The study, which was funded by the National Institute on Aging, also involved Stanislav Kasl and Martin Slade of Yale and Suzanne Kunkel of Miami (Ohio) University.
It began with a 1975 survey of 50-year-old men and women, testing their attitudes about aging. Then 23 years later, the researchers examined how individuals’ responses predicted their survival.
They found that a positive attitude toward aging was the most important variable in longevity, extending life by seven-and-a-half years.
Low blood pressure and cholesterol extended life by only four years. Healthy body weight and regular exercise extended life from one-three years.
The researchers found positive people live longer—even after taking into account factors such as gender, socio-economic status, health, and loneliness.
They also found that “the will to live” and cardiovascular response to stress partially accounts for the relationship of attitude and survival. But, as important as these factors are, they do not completely account for the difference in longevity.
In her previous research, Levy also found that whether elderly people saw themselves as “wise” or “senile” made a large difference in their performance.
It makes a difference in their memory, their mathematical performance, their will to live, their cardiovascular response to stress, and their views of other older people.
It’s very important to have a positive attitude about aging as early as possible.
“Once individuals become older, they may lack the defences of other groups to ward off the impact of negative stereotypes on self-perceptions,” warned Levy.
So make an assessment of your attitude toward aging now.
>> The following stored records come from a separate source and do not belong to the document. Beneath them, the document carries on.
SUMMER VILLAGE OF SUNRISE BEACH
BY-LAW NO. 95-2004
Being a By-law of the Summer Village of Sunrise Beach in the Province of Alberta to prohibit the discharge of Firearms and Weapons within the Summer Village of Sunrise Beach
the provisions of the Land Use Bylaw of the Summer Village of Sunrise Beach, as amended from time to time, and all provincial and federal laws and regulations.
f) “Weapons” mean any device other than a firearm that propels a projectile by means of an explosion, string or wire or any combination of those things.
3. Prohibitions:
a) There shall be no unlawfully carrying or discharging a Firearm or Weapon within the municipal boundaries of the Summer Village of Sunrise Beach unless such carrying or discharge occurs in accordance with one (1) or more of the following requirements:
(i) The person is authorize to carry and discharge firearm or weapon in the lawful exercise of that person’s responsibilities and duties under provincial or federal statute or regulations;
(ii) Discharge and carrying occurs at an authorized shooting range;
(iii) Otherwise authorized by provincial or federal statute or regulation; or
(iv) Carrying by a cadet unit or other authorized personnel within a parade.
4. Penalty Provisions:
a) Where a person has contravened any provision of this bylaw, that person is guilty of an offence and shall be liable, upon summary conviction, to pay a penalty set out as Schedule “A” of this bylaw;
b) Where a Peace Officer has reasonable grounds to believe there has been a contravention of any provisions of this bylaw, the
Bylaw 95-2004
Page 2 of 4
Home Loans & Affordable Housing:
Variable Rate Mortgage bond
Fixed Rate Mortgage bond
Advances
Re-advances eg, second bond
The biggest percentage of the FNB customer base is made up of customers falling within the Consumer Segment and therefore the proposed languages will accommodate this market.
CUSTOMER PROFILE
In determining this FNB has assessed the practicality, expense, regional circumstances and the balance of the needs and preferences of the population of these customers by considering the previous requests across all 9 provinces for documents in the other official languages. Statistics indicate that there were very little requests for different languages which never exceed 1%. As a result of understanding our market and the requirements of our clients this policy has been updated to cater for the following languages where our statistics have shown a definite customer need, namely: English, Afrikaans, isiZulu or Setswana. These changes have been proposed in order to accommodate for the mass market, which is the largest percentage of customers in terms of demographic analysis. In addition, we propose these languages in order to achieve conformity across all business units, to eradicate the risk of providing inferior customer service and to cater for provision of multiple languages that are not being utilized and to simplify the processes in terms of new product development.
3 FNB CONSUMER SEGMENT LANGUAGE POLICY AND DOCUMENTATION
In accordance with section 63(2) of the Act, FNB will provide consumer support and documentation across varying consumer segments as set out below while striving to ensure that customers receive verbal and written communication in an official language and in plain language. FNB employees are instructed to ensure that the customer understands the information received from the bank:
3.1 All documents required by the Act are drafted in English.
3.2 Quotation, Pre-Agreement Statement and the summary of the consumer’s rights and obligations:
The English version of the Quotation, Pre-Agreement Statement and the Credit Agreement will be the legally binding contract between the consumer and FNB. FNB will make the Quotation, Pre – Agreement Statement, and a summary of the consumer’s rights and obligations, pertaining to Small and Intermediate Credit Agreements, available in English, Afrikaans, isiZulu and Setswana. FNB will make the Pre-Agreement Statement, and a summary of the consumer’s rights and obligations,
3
If it’s negative, try to turn it around as soon as possible. If it’s positive, reinforce it.
You can’t stop your aging, but you are in charge of your attitude. Don’t worry about the future; live in the present. Don’t worry about your health; just enjoy every day. Don’t “awfulize.”
And most important of all, remember that positive thinking is healthy for body, mind, and spirit. Even if you don’t live longer, you will live happier.